Earlier this summer, I was sitting on my couch staring into the social media hellscape and wistfully remembering the old web; the web of personal web pages, blinking gifs, and half baked archives of humor and files. It was a different sort of web, one that existed to shout your interests into the void in the hope that someone might stumble upon them. The gifs blinked on into the night, and every now and then you would stumble upon a kindred spirit’s page. Even better, sometimes they would find your page and sign your guestbook!
Nowadays we don’t do that. We have stark, sanitary, and overly readable websites. They just don’t have the same spirit of the old ones. Worse, the people who once shared with each other are now yelling at each other on platforms that are literally designed to make them angrier with each passing day. What does the modern web get us but a feeling of haplessness? Why should I have acrimonious political debates with strangers about issues beyond our realm of influence? Worst of all, where are all the glorious background images?
So I decided to do a little bit of actual surfing. I pointed my browser away from the corporate websites and went looking for the time honored guide to all things cyberspace. That’s right, I went looking to see if there were any modern webrings! I found two almost right away, Hotline Webring and the Yesterweb Ring. There they were! The old kind of websites, and they were linking each other once more. I didn’t know if it was a revival, or maybe it was just I who had wandered away from my old web surfing ways. After a few happy hours of clicking, I decided it was probably a bit of both. A few holdouts were probably always out there, but I think there has been a resurgence of the old-web aesthetic and content.
As I browsed, I stumbled across web shrines, archives of original writing, and little animated construction workers letting me know that the sites were still under construction. A lot of them were even formatted to look like the old web. One site, Castle Cyberskull gave a name to this aesthetic. They called it “net deco.” I am not sure if that was original to this site, and I have not seen this term used anywhere else, but wow does it ever fit this era!
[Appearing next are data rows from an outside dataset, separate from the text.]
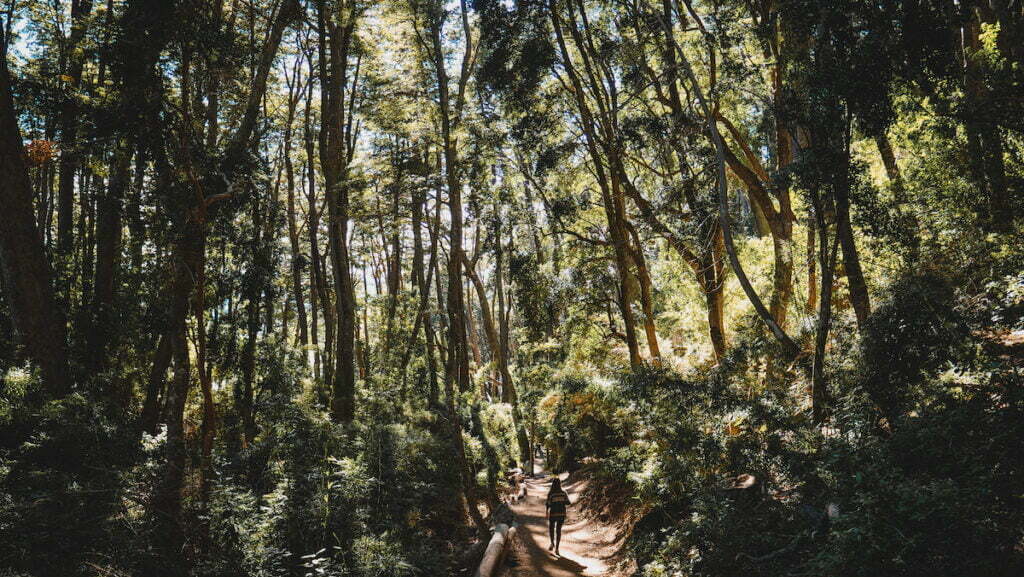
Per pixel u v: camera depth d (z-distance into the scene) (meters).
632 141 16.64
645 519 10.39
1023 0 10.16
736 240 16.91
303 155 28.66
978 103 9.50
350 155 25.30
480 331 63.00
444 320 27.75
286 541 8.96
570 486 20.91
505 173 21.14
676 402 10.34
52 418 8.06
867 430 6.93
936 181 10.84
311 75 24.53
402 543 10.20
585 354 20.84
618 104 19.34
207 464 9.98
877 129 8.61
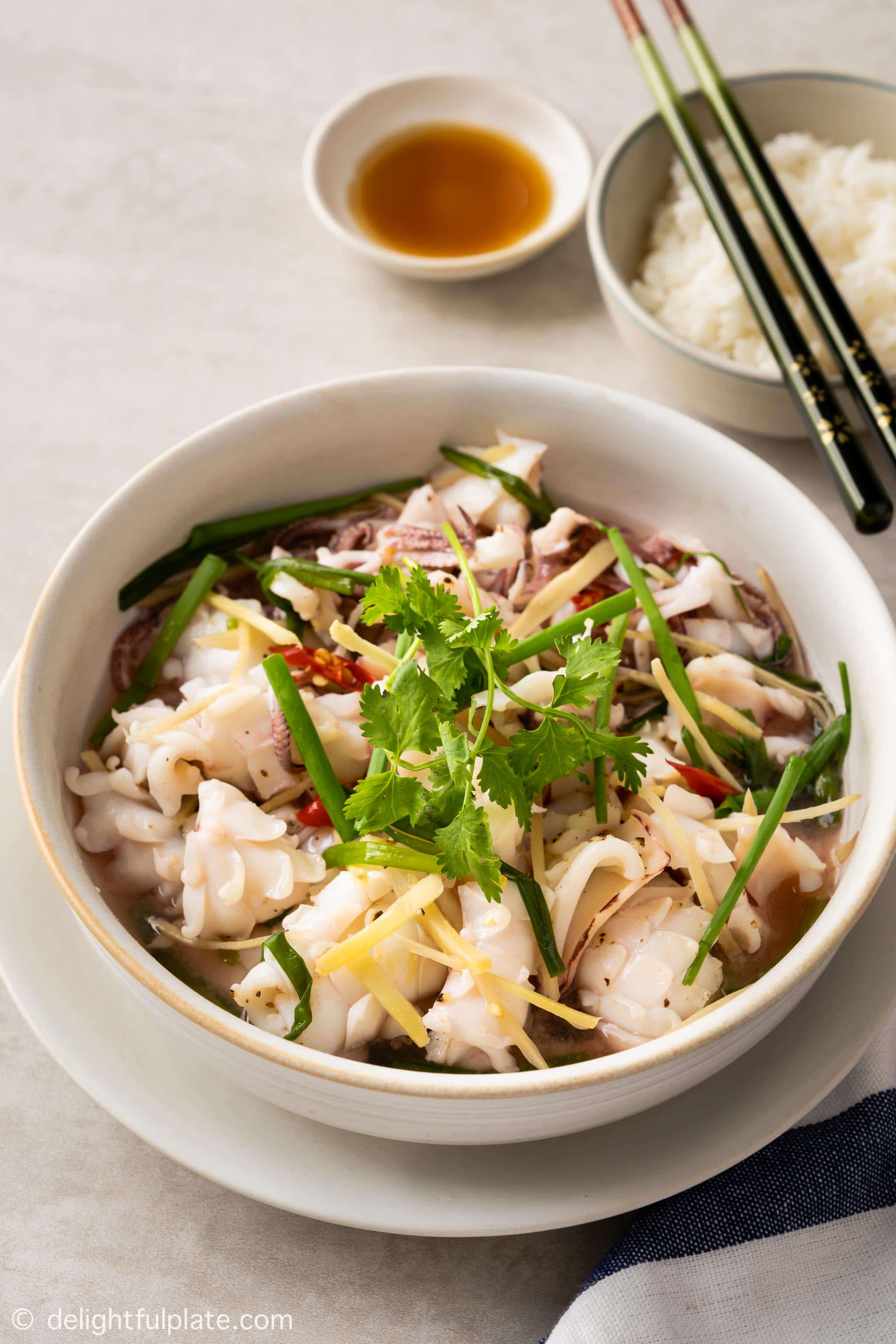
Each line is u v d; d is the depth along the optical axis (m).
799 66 0.59
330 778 0.40
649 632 0.43
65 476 0.50
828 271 0.50
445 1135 0.37
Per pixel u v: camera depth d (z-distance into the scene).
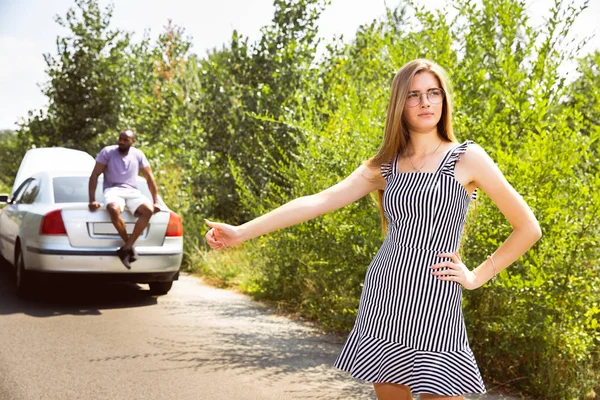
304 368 5.66
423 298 2.73
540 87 5.77
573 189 5.50
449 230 2.76
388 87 7.25
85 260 7.63
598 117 6.43
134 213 7.87
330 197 3.03
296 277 8.06
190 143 13.44
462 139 6.14
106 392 4.83
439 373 2.68
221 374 5.39
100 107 19.02
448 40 6.61
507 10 6.34
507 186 2.77
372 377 2.80
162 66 20.55
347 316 6.90
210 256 10.80
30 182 9.21
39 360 5.57
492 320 5.46
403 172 2.87
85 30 18.84
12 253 8.88
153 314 7.59
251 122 12.09
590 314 5.12
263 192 10.54
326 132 7.56
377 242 6.23
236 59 12.27
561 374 5.20
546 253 5.24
So now I had been reminded of what was lost, and I had found a webring. The next step was to participate! I decided that I would mine the old geocities sites and pull in the backgrounds and gifs I had once seen, some of which I had once used on my own personal homepage from back in the day. I searched sites like archive.org and their wonderful Way Back Machine. I went to geocities archives like oocities and Restorativland. Eventually, I had the raw materials, then came deciding what to do with them.
My first instinct was to build the sites like we did back in 90s. I would hand-code everything in html, and I would overuse tables. The downside, of course, is that a lot of what we did back then has been deprecated. Some of the tricks and special effects just do not work with modern browsers. So I reluctantly decided to use a little CSS and to use a template system through Jekyll. I did try to keep things somewhat old school though in that I am certain using tables in ways that would anger modern web developers!
So after settling on targeting modern browsers with a few modern techniques, I decided to stick to the blinking gifs to accomplish my look. They are just too much fun to leave out!
As for content, well that was always the hard part. I had a few floppy disks full of files I had pulled in off the web, mostly humor files and bomb-making recipes. I decided against publishing the dangerous stuff and dusted off my humor collection. I thought about linking to the sites that they came from, but alas they have gone dark. So I put them in a presentable form and put these old files here for you to enjoy. Lastly, I decided to write a mixture of blog posts and static pages.
So there it is, I will have new content on an old set of backgrounds. A mixture of a few web eras, to be sure, but much more than what the algorithmic stew would want from me.
I hope you enjoy my website, but most of all, I hope you make your own. It really is a lot of fun!